_YOUR ASSIGNMENT_
Copy the listing from its first line through the line containing "La Différence", changing "Распродажа" to "Скидки" and leaving everything else the same.

※

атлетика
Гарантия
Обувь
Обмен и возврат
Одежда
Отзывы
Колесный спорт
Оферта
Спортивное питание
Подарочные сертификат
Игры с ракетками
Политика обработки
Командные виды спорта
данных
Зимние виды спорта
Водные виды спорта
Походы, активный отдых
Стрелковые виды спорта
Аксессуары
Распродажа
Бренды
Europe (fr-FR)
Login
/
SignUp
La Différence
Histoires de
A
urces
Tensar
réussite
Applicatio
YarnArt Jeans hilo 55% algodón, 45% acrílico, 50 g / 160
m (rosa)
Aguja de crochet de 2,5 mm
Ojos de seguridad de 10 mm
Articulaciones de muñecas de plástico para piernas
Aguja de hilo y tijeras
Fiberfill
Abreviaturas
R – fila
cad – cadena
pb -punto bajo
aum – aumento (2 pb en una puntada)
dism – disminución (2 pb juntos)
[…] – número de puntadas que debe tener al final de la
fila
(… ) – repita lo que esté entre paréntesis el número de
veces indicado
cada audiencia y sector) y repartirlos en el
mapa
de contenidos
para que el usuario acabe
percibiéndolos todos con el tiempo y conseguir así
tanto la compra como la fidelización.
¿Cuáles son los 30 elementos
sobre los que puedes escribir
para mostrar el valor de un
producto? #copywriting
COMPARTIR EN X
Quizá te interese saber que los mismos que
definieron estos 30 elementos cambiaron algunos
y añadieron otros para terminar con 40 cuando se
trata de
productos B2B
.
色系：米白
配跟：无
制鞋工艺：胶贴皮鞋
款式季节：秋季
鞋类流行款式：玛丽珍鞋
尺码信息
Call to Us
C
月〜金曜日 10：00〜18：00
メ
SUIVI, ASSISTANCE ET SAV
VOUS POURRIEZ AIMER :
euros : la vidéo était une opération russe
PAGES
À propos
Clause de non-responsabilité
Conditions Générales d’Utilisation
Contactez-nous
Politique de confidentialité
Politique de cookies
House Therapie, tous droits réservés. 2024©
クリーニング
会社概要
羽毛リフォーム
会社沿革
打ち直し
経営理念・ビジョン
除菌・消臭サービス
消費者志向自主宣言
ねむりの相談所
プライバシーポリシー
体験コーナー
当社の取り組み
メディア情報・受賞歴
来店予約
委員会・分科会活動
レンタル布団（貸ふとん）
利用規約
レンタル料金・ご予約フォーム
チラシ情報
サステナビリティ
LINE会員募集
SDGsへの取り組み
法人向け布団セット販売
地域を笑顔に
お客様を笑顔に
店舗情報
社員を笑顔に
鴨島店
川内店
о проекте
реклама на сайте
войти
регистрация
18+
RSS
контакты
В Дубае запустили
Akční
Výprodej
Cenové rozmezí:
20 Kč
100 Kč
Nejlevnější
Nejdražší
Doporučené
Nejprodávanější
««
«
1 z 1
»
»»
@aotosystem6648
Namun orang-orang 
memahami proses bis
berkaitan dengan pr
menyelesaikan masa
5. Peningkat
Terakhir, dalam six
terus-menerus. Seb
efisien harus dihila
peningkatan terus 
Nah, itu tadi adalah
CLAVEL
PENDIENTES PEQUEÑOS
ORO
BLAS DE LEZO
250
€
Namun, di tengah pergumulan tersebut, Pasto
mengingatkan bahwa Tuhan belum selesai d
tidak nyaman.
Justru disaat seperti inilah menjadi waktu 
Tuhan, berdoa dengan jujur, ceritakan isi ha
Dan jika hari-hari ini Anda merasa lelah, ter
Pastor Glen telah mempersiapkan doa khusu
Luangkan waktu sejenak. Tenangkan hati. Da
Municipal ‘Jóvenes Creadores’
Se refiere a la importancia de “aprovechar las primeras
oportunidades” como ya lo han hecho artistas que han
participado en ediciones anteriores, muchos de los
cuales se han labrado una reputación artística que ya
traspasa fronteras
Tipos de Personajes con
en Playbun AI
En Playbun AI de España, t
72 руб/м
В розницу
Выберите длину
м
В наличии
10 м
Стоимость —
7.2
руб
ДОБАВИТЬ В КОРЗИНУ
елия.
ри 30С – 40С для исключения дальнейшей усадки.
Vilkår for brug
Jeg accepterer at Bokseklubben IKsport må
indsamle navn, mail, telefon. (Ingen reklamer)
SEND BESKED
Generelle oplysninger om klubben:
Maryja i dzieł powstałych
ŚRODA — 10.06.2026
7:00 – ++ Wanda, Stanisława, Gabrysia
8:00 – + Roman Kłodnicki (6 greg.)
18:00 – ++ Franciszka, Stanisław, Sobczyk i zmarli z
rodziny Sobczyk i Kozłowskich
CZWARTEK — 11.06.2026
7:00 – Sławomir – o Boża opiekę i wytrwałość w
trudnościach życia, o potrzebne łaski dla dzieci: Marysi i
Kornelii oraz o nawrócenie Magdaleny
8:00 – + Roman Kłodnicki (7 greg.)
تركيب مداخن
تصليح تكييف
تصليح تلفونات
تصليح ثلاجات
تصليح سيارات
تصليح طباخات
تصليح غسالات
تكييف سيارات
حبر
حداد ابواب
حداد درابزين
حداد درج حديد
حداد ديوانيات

※

_RESPONSE BELOW_
атлетика
Гарантия
Обувь
Обмен и возврат
Одежда
Отзывы
Колесный спорт
Оферта
Спортивное питание
Подарочные сертификат
Игры с ракетками
Политика обработки
Командные виды спорта
данных
Зимние виды спорта
Водные виды спорта
Походы, активный отдых
Стрелковые виды спорта
Аксессуары
Скидки
Бренды
Europe (fr-FR)
Login
/
SignUp
La Différence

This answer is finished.